Text =
■ ■ ■
Introduction to Data Flow Graphs

By nature hardware is parallel and software is sequential
Software languages like C are not ideal to describe hardware nor is HDL/RTL code ideal for modeling software component
Codesign simulation traditionally involved ported a model from one domain from the other, sometimes requiring writing component models twice
The are some emerging simulation platforms support co-simulation

At a high level the architecture needs some common framework to describe the application algorithm that captures the data processing and inter-dependence of the hardware and software components.
Data Flow Graphs represent one such method and are well known in digital signal processing communities
Traditional sequential code does not explicitly support representation of concurrency – difficult to identify opportunities for parallelism when examining the order of operations in the specific implementation
Sequential C Code [ $\dagger$ ]

Representation of Algorithms

Fig 2.1 Example: Pulse Amplitude System $\dagger$

The previous diagram made the flow of data clear but does not fully constrain and specify the oder of operations. For instance map and pulse_shape PERHAPS MAY operate in parallel on different symbols in a pipeline. In order to identify the level of parallelism and clearly identify requirements on orders of operation we need a more complete graph. This will more fully constrain the set of possible solutions suggesting a design path.

Data Flow Modeling and Data Flow Graphs

Fig. 2.2

Actors represent functions operating on the data

Actors are linked by queues
Actors may be annotated with relative input and output symbol rates - For example Map generates 16 samples onto its output queue for every sample it pulls from the input
Actors operate independently, they await sufficient data to operate and then place data into output queues

Use of Actors in DFGs represents

Concurrency
Distributed Behavior (as opposed to centralized controller)
Modularity

Fig 2.3

Concurrency: Actors operate and execute individually. Their internal implementation may be for example
sequential code or hardware
Distributed Behavior: the modeling does not require a centralized controller. (In practice we will likely
synchronize and coordinate the implementations of the actors with a controller but is not required and not part of the model)
Modularity: components for actors may be used to develop a library that can be reused in another application
Analysis: high level analysis can performed on graphs to determine conditions such as deadlocks and possible
level of algorithmic parallelism. With C code, verification is often determined by execution on sample data.

Actors:
- Contain the the actual operations of data.
- Have bounded behavior – precise start and completion
- One such iteration is referred to as the actor firing
Tokens: are the conceptual units that carry information from one actor to the other. Token contain values such as 1,4,5,8 in the example below
Queues: are unidirectional communication links with infinite
capacity

Firing rule: describes the necessary and sufficient conditions for an actor to fire – such as number of token available.
■ ■ ■
What you need to do =
1 > In the text on data flow graphs, how many samples does Map generate onto its output queue for every sample it pulls from its input?
2 > Reproduce word for word the passage of the text on data flow graphs from "Concurrency: Actors operate" up to and including "of the model)".

Record set =
■ ■ ■
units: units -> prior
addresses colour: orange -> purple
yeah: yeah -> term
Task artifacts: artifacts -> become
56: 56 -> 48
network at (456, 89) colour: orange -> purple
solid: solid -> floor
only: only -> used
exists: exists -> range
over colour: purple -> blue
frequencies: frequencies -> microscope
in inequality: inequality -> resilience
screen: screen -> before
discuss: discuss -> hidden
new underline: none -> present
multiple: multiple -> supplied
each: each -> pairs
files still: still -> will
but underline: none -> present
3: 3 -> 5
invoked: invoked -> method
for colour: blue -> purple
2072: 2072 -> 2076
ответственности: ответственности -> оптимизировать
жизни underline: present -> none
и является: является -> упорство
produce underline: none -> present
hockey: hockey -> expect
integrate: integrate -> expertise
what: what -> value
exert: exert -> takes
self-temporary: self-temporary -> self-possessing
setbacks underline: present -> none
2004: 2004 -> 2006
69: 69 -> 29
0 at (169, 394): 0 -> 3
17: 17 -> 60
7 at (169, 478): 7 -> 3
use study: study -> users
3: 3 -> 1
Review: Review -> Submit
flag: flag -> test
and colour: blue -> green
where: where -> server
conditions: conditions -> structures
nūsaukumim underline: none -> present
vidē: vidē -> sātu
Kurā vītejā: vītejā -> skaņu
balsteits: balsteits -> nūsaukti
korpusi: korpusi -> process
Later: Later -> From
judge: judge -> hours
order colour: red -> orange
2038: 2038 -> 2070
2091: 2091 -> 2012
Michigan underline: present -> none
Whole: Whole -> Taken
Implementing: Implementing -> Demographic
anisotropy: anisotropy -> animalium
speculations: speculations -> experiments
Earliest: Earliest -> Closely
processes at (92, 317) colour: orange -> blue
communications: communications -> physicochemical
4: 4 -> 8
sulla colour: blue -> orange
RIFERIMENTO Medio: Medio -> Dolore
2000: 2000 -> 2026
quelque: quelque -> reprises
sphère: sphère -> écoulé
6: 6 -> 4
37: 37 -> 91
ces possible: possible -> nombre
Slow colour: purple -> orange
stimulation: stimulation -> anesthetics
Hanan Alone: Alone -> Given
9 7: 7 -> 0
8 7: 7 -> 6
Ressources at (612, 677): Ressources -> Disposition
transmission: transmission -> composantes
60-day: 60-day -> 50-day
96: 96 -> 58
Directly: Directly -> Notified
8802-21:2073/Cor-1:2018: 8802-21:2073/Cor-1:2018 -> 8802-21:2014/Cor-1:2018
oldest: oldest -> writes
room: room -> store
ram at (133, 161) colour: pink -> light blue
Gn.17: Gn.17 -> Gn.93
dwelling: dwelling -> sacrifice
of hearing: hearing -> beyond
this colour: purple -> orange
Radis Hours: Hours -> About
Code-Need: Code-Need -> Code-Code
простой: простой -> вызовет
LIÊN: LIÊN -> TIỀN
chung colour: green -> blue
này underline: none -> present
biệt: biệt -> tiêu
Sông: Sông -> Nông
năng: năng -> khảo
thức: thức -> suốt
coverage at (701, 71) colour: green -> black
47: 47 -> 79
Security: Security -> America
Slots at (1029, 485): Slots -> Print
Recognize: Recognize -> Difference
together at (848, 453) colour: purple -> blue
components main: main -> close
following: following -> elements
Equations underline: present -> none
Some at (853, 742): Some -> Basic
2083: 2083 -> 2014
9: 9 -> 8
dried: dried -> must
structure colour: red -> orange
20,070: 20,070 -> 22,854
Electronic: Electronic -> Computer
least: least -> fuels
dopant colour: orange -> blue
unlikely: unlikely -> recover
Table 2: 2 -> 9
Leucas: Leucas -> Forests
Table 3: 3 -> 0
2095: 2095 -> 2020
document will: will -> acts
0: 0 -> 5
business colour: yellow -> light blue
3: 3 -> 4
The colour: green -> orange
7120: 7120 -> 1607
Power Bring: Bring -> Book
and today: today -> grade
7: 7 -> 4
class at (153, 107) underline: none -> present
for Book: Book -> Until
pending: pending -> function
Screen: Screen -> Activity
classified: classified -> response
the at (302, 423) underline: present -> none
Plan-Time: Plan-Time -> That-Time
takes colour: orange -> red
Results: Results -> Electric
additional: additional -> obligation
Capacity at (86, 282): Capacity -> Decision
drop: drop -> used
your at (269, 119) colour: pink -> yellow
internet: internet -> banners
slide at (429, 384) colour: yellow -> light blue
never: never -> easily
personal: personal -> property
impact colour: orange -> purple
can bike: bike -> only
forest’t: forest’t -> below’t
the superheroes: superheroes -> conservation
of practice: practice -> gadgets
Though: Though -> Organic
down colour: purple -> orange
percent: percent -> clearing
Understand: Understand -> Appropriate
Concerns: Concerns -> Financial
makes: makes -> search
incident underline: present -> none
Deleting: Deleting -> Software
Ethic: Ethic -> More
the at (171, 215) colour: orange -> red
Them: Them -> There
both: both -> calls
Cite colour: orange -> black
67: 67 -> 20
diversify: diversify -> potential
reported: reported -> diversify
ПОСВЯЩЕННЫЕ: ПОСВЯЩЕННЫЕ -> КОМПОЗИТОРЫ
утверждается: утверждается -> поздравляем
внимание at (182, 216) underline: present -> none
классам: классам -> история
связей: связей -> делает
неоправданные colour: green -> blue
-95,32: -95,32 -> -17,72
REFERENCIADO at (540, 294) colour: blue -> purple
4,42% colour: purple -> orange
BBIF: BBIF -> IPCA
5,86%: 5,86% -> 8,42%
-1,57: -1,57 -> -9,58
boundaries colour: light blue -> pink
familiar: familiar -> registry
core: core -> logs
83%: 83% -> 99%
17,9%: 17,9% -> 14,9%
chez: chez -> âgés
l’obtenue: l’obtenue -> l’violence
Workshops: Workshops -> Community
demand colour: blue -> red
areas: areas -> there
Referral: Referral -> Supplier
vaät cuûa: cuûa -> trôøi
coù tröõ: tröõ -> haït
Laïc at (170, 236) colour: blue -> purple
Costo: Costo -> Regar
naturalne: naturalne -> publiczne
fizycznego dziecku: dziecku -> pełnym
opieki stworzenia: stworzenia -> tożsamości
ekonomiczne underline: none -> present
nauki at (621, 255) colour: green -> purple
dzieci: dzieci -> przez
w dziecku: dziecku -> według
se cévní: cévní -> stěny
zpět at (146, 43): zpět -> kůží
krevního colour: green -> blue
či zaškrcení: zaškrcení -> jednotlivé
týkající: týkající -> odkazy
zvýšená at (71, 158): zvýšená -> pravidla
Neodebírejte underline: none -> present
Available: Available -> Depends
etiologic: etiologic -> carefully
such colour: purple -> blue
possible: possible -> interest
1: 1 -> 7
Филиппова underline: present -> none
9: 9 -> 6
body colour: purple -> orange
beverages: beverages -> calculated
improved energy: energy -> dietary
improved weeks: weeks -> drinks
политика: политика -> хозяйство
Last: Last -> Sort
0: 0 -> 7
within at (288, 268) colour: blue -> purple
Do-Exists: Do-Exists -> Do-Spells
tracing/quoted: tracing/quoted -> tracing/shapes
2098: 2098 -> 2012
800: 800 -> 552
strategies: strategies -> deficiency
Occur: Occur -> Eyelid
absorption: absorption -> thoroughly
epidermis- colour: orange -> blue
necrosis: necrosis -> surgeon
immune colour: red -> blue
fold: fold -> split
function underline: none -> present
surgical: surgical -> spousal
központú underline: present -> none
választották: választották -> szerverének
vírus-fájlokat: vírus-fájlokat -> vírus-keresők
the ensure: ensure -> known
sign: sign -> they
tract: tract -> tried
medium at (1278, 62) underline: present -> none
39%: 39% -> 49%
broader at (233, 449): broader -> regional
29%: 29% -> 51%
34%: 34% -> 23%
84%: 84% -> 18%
■ ■ ■
Full answers =
1 > Map generates 16 samples.

2 >
Concurrency: Actors operate and execute individually. Their internal implementation may be for example
sequential code or hardware
Distributed Behavior: the modeling does not require a centralized controller. (In practice we will likely
synchronize and coordinate the implementations of the actors with a controller but is not required and not part of the model)